Excerpt to read:
· · · · · · ·

Technical data

Algorithm Optimization Examples
Example A–2 Core Loop of a BLAS 2 Routine Using Matrix-Vector Operations
xGEMV - computes Y(I) = Y(I) + X(J)*M(I,J)
where x = precision = F, D, G
MSYNC ;synchronize with scalar
ILOOP:
VLDx Y(I),std,VR0 ;Y(I) is loaded as VR0
JLOOP:
VLDx M(I,J),std,VR1 ;VR1 gets columns of M(I,J)
VSMULx X(J),VR1,VR2 ;VR2 gets the product of VR1
;and X(J) as a scalar
VVADDx VR0,VR2,VR0 ;VR0 gets VR0 summed with VR2
INC J
IF (J < SIZ) GOTO JLOOP ;Loop for all values of J
VSTx VR0,Y(I),std ;VR0 gets stored into Y(I)
INC I
IF (I < SIZ) GOTO ILOOP ;Loop for all values of I
MSYNC ;synchronize with scalar
There are no set rules to follow when solving the largest problem size,
a set of 1000 simultaneous equations. One potential tool for optimizing
this benchmark is the LAPACK library, developed by Argonne National
Laboratory in conjunction with the University of Illinois Center for
Supercomputing Research and Development (CSRD). The LAPACK library
features equation-solving algorithms that will block the data array into
sections that fit into a given cache size. The LAPACK library calls not
only the BLAS 1 and BLAS 2 routines but also a third level of BLAS,
called matrix-matrix BLAS or the BLAS level 3.

· · · · · · ·

Saved data entries:

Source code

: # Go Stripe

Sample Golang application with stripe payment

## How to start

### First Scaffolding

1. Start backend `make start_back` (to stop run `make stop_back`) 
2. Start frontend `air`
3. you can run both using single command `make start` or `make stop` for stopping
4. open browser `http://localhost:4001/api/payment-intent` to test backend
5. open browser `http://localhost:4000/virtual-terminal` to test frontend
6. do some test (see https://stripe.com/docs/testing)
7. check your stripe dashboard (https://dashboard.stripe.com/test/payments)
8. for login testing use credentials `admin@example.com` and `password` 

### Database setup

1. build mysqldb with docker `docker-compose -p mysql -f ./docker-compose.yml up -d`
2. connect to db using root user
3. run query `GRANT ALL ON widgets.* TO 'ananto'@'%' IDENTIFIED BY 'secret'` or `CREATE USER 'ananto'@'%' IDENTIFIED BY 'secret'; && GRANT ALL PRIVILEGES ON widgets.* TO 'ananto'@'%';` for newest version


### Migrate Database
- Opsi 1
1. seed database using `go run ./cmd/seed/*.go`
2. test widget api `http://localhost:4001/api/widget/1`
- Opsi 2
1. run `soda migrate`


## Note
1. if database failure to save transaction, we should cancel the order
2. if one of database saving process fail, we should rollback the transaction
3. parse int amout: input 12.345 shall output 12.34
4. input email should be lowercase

· · · · · · ·

Aim of the task:
Reproduce the algorithm optimization excerpt above in full, word for word, keeping every line of the code listing and its comments.

Answer to this problem:
Technical data

Algorithm Optimization Examples
Example A–2 Core Loop of a BLAS 2 Routine Using Matrix-Vector Operations
xGEMV - computes Y(I) = Y(I) + X(J)*M(I,J)
where x = precision = F, D, G
MSYNC ;synchronize with scalar
ILOOP:
VLDx Y(I),std,VR0 ;Y(I) is loaded as VR0
JLOOP:
VLDx M(I,J),std,VR1 ;VR1 gets columns of M(I,J)
VSMULx X(J),VR1,VR2 ;VR2 gets the product of VR1
;and X(J) as a scalar
VVADDx VR0,VR2,VR0 ;VR0 gets VR0 summed with VR2
INC J
IF (J < SIZ) GOTO JLOOP ;Loop for all values of J
VSTx VR0,Y(I),std ;VR0 gets stored into Y(I)
INC I
IF (I < SIZ) GOTO ILOOP ;Loop for all values of I
MSYNC ;synchronize with scalar
There are no set rules to follow when solving the largest problem size,
a set of 1000 simultaneous equations. One potential tool for optimizing
this benchmark is the LAPACK library, developed by Argonne National
Laboratory in conjunction with the University of Illinois Center for
Supercomputing Research and Development (CSRD). The LAPACK library
features equation-solving algorithms that will block the data array into
sections that fit into a given cache size. The LAPACK library calls not
only the BLAS 1 and BLAS 2 routines but also a third level of BLAS,
called matrix-matrix BLAS or the BLAS level 3.